US Soccer announced changes to their concussion standards among youth soccer. In a statement, US Soccer and plantiffs reached a settlement regarding concussions in the youth level of American soccer.
As part of this settlement, US Soccer has “eliminated heading for children 10 and under and limit heading in practice for children between the ages of 11 and 13” as well as increase training for how to monitor concussions and made substitution changes to make it possible for a team to adequately follow the concussion protocols.
The full list of changes from US Soccer are as follows:
A) Improve concussion awareness and education among youth coaches, referees, parents and players.
B) Implement more uniform concussion management and return-to-play protocols for youth players suspected of having suffered a concussion.
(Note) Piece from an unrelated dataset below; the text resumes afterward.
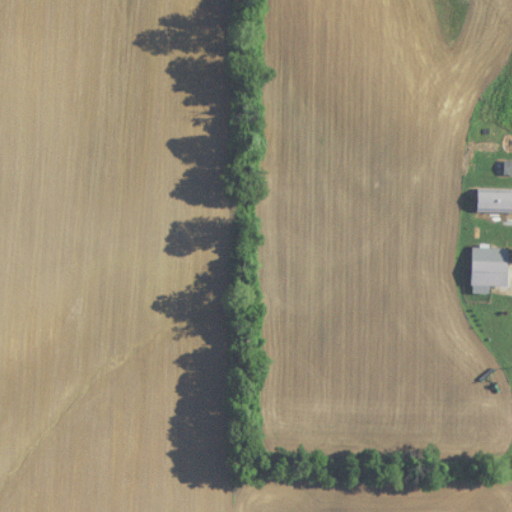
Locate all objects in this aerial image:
building: (507, 170)
building: (494, 203)
building: (489, 270)
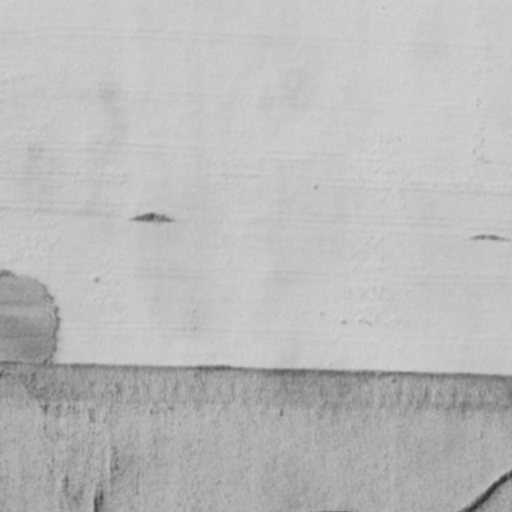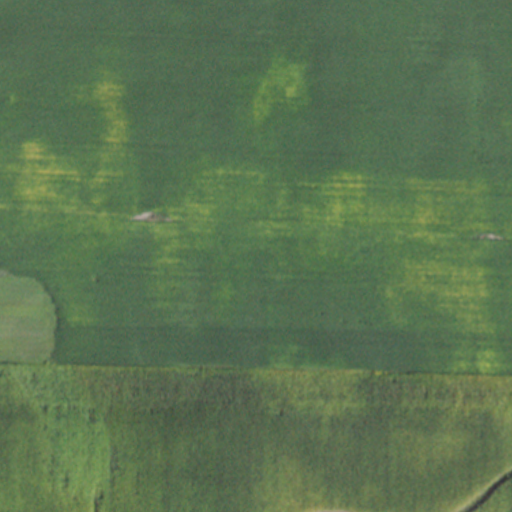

c) Modify the substitution rules to insure such rules do not serve as an impediment to the evaluation of players who may have suffered a concussion during games
D) Eliminate heading for children 10 and under and limit heading in practice for children between the ages of 11 and 13.
There are still some unknowns as to how this will be implemented and who this affects. It’s important to keep in mind that this only officially applies to any US Soccer sanctioned team and camp and while it’s not required, US Soccer “strongly urges” other youth soccer organizations in the United States to follow these regulations. Also, youth national teams will adhere to any substitution rules and regulations in any FIFA or other sanctioned game or tournament.
Setting the health issue aside (even though that’s very important), this could work out well for American soccer players in the decades to come. Some will see this as a detriment because youth players in other countries will be able to head the ball, but I can see this as a benefit to player development as well as making the game safer for kids.
By not being able to head the ball, this will force youth soccer coaches to teach more of a ground pass style of play. The boring and largely ineffective way of running and crossing the ball will not be a part of a preteen’s repertoire and will institute a more technically sound, possession game as the ball is played on the ground, rather than in the air. They will employ more of a tiki-taka, possession style that is sorely lacking at all levels of the US Soccer program and they can do this at a younger age.
Like I said, there are still a lot of unknowns to this announcement but while US Soccer sees this as a benefit of trying to make the game safer for preteens, they may unlock an unintended consequence that could put American soccer players to that next level of skilled player. We shall wait and see.